13. Open up to reporting and commentary from other countries. PEARL World Youth News is an online international news service managed by students from around the world. OneWorld is a global information network designed to link people who see and share the news. Survival International and Cultural Survival are organizations sharing news about and advocating for the rights of indigenous peoples around the world. And check out links to dozens of links to far-flung news sources.
14. Play video games. Socially responsible games combine challenges with real life lessons about current situations. (Some are pretty heavy on the message.) Check out listings at Games for Change.
15. Report your own news. Capture the sights and sounds of your family, neighborhood, or travels in a family newspaper, blog, or video diary.
16. Consider the source. Watch the same topics covered in different news shows, such as conservative Fox and Friends versus liberal Rachel Maddow. Weigh assertions made by leaders in politics or business against historical example. Look up what a politician or pundit said on the topic years ago compared to now.
17. Look at coverage. Why are some stories headliners, others barely covered, and still others never reported? You might consider immediacy, negative impact (“bad” sells better than good), celebrity connection, and surprise factor. What about stories Project Censored claims aren’t covered by mainstream outlets?
18.Think globally. Notice where toys, clothing and other household purchases are made, perhaps locating the country of origin on a map. Focus your interest on an area in the world, paying attention to the news, weather, and celebrations taking place there. Put into place suggestions found in Growing Up Global: Raising Children to Be At Home in the World by Homa Sabet Tavangar and consider changes suggested in The New Global Student by Maya Frost. Check out the information shared by the United Nations Cyber School Bus.

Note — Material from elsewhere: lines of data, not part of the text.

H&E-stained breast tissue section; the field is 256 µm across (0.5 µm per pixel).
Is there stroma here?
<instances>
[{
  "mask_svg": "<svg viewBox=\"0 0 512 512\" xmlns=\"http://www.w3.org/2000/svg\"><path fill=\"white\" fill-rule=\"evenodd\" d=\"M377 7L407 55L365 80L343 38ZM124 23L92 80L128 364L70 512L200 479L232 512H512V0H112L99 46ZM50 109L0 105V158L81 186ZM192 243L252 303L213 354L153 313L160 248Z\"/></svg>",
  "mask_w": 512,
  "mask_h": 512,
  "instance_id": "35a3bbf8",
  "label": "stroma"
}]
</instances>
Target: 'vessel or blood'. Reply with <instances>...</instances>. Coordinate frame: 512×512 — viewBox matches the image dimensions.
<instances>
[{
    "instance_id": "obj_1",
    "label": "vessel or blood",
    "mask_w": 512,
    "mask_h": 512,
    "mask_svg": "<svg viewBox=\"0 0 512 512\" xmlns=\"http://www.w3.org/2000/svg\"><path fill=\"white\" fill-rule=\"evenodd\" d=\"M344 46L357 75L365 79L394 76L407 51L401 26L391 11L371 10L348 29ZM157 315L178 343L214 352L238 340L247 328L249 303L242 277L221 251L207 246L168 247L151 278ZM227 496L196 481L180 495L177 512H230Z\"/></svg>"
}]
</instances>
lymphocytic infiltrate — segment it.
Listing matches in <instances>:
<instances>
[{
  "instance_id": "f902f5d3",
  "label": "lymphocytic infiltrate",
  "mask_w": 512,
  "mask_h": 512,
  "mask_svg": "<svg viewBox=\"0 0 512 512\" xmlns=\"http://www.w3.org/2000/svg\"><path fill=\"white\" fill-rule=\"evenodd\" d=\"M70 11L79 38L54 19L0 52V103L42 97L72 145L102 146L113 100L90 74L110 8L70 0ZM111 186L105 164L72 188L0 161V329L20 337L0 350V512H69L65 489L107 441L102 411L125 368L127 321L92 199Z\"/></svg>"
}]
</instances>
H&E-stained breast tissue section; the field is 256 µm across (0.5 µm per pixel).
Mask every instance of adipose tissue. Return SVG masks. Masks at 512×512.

19. Connect with people around the world. Talk about issues with people on forums and social media. Pose and answer questions on Dropping Knowledge, an incredible resource where there are dozens of current discussions such as, “Why don’t schools teach us to form our own opinions?” and “Would a universal language help us get along?”
20. Compete. Student Cam is C-SPAN’s annual documentary competition for young people. We The People hosts competitions for middle school and high school students. Do Something honors young volunteers. Academic WorldQuest is a team game testing competitors’ knowledge of international affairs, geography, history, and culture.
21. Host an international visitor. (Here’s what happened when we did just that.) You might welcome an exchange student through well-established programs such as American Field Service, Youth for Understanding, Rotary Youth Exchange, or World Exchange. A short-term stay by a visiting professional might be more convenient, through Fulbright Scholar Program or National Council for International Visitors.